The thrill of watching Jessabelle is enhanced several times by the realisation that you are in an empty movie hall. I was, therefore, primed to watch the film in optimal settings — there was no one around to hear me scream. And yet, over the next 90 minutes, as I followed the tortured narrative of the eponymous Jessabelle in her haunted family home in Louisiana, nothing that ever transpired on screen induced anything close to a scream — or even anything more than tepid excitement. This is a shame because beyond the artificial plot contrivances that are evidently required to set up a story such as this, the narrative possibilities offer plenty of scope for the director to put the fear of the paranormal in his captive audience.

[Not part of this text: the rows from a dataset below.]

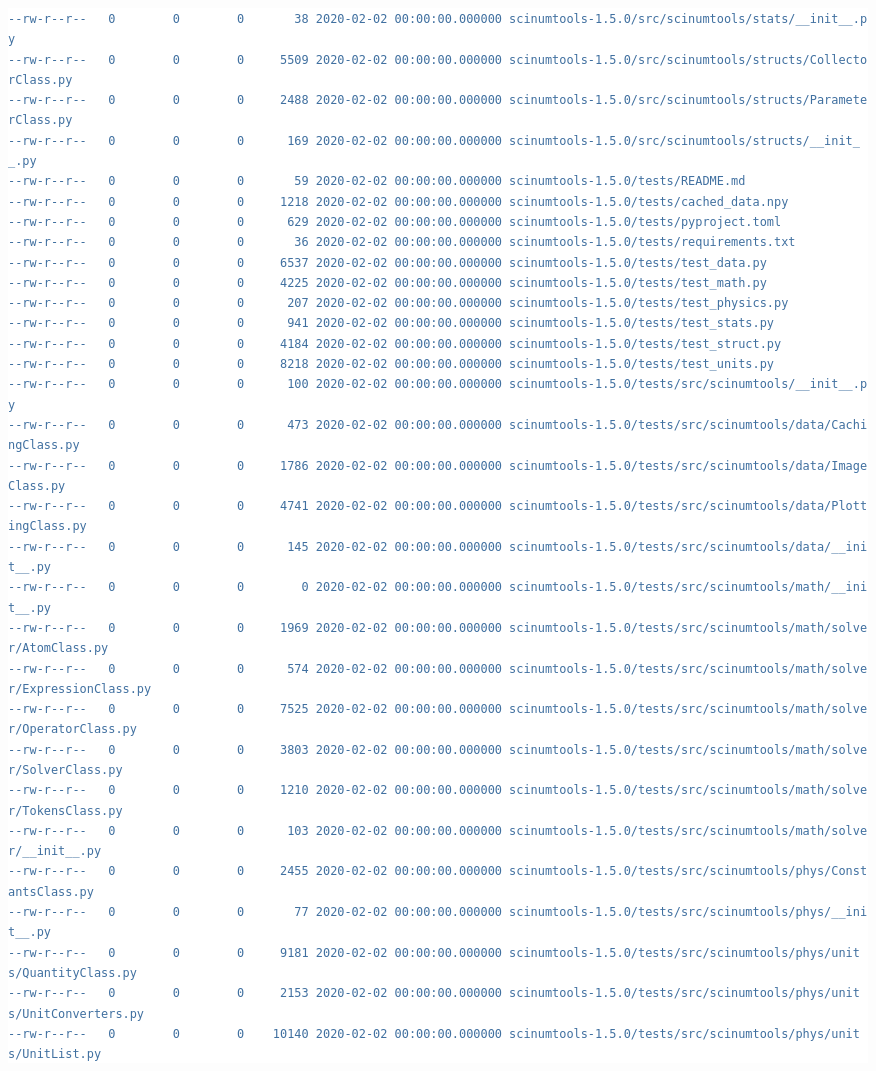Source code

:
 ```diff
--rw-r--r--   0        0        0       38 2020-02-02 00:00:00.000000 scinumtools-1.5.0/src/scinumtools/stats/__init__.py
--rw-r--r--   0        0        0     5509 2020-02-02 00:00:00.000000 scinumtools-1.5.0/src/scinumtools/structs/CollectorClass.py
--rw-r--r--   0        0        0     2488 2020-02-02 00:00:00.000000 scinumtools-1.5.0/src/scinumtools/structs/ParameterClass.py
--rw-r--r--   0        0        0      169 2020-02-02 00:00:00.000000 scinumtools-1.5.0/src/scinumtools/structs/__init__.py
--rw-r--r--   0        0        0       59 2020-02-02 00:00:00.000000 scinumtools-1.5.0/tests/README.md
--rw-r--r--   0        0        0     1218 2020-02-02 00:00:00.000000 scinumtools-1.5.0/tests/cached_data.npy
--rw-r--r--   0        0        0      629 2020-02-02 00:00:00.000000 scinumtools-1.5.0/tests/pyproject.toml
--rw-r--r--   0        0        0       36 2020-02-02 00:00:00.000000 scinumtools-1.5.0/tests/requirements.txt
--rw-r--r--   0        0        0     6537 2020-02-02 00:00:00.000000 scinumtools-1.5.0/tests/test_data.py
--rw-r--r--   0        0        0     4225 2020-02-02 00:00:00.000000 scinumtools-1.5.0/tests/test_math.py
--rw-r--r--   0        0        0      207 2020-02-02 00:00:00.000000 scinumtools-1.5.0/tests/test_physics.py
--rw-r--r--   0        0        0      941 2020-02-02 00:00:00.000000 scinumtools-1.5.0/tests/test_stats.py
--rw-r--r--   0        0        0     4184 2020-02-02 00:00:00.000000 scinumtools-1.5.0/tests/test_struct.py
--rw-r--r--   0        0        0     8218 2020-02-02 00:00:00.000000 scinumtools-1.5.0/tests/test_units.py
--rw-r--r--   0        0        0      100 2020-02-02 00:00:00.000000 scinumtools-1.5.0/tests/src/scinumtools/__init__.py
--rw-r--r--   0        0        0      473 2020-02-02 00:00:00.000000 scinumtools-1.5.0/tests/src/scinumtools/data/CachingClass.py
--rw-r--r--   0        0        0     1786 2020-02-02 00:00:00.000000 scinumtools-1.5.0/tests/src/scinumtools/data/ImageClass.py
--rw-r--r--   0        0        0     4741 2020-02-02 00:00:00.000000 scinumtools-1.5.0/tests/src/scinumtools/data/PlottingClass.py
--rw-r--r--   0        0        0      145 2020-02-02 00:00:00.000000 scinumtools-1.5.0/tests/src/scinumtools/data/__init__.py
--rw-r--r--   0        0        0        0 2020-02-02 00:00:00.000000 scinumtools-1.5.0/tests/src/scinumtools/math/__init__.py
--rw-r--r--   0        0        0     1969 2020-02-02 00:00:00.000000 scinumtools-1.5.0/tests/src/scinumtools/math/solver/AtomClass.py
--rw-r--r--   0        0        0      574 2020-02-02 00:00:00.000000 scinumtools-1.5.0/tests/src/scinumtools/math/solver/ExpressionClass.py
--rw-r--r--   0        0        0     7525 2020-02-02 00:00:00.000000 scinumtools-1.5.0/tests/src/scinumtools/math/solver/OperatorClass.py
--rw-r--r--   0        0        0     3803 2020-02-02 00:00:00.000000 scinumtools-1.5.0/tests/src/scinumtools/math/solver/SolverClass.py
--rw-r--r--   0        0        0     1210 2020-02-02 00:00:00.000000 scinumtools-1.5.0/tests/src/scinumtools/math/solver/TokensClass.py
--rw-r--r--   0        0        0      103 2020-02-02 00:00:00.000000 scinumtools-1.5.0/tests/src/scinumtools/math/solver/__init__.py
--rw-r--r--   0        0        0     2455 2020-02-02 00:00:00.000000 scinumtools-1.5.0/tests/src/scinumtools/phys/ConstantsClass.py
--rw-r--r--   0        0        0       77 2020-02-02 00:00:00.000000 scinumtools-1.5.0/tests/src/scinumtools/phys/__init__.py
--rw-r--r--   0        0        0     9181 2020-02-02 00:00:00.000000 scinumtools-1.5.0/tests/src/scinumtools/phys/units/QuantityClass.py
--rw-r--r--   0        0        0     2153 2020-02-02 00:00:00.000000 scinumtools-1.5.0/tests/src/scinumtools/phys/units/UnitConverters.py
--rw-r--r--   0        0        0    10140 2020-02-02 00:00:00.000000 scinumtools-1.5.0/tests/src/scinumtools/phys/units/UnitList.py
```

Recovering from an accident that has confined her to a wheelchair, Jessabelle (played by an earnest Sarah Snook) is compelled to return to her lakeside family home in small-town Louisiana, to live with the gruff father she never knew. Pretty soon, an ancestral ghost is toying with her. Her mum, who died of cancer, has left oh-so-1980s VHS tapes for Jessabelle to watch on her 18th birthday. But these aren’t exactly dripping with syrupy-sweet sentiments. Reading tarot cards on the tapes, the mother prophesies a horrible death — and points to the presence of a spirit in the house, which doesn’t like Jessabelle.
It is hard to account for Greutert’s uninspired treatment of this horror film, given that he’s established himself with moderate distinction in this genre with Saw III and Saw V . Some of the fault for the slackness in the narrative perhaps lies with writer Robert Ben Garant, for whom a Night at the Museum appears to be rather more familiar terrain than Jessabelle . He spends way too much screen time fleshing out the relationship between Jessabelle and her old flame Preston (Mark Webber), who still pines for her. The only thing that counts in a horror film is: what manner of foul being lurks behind that creaking door?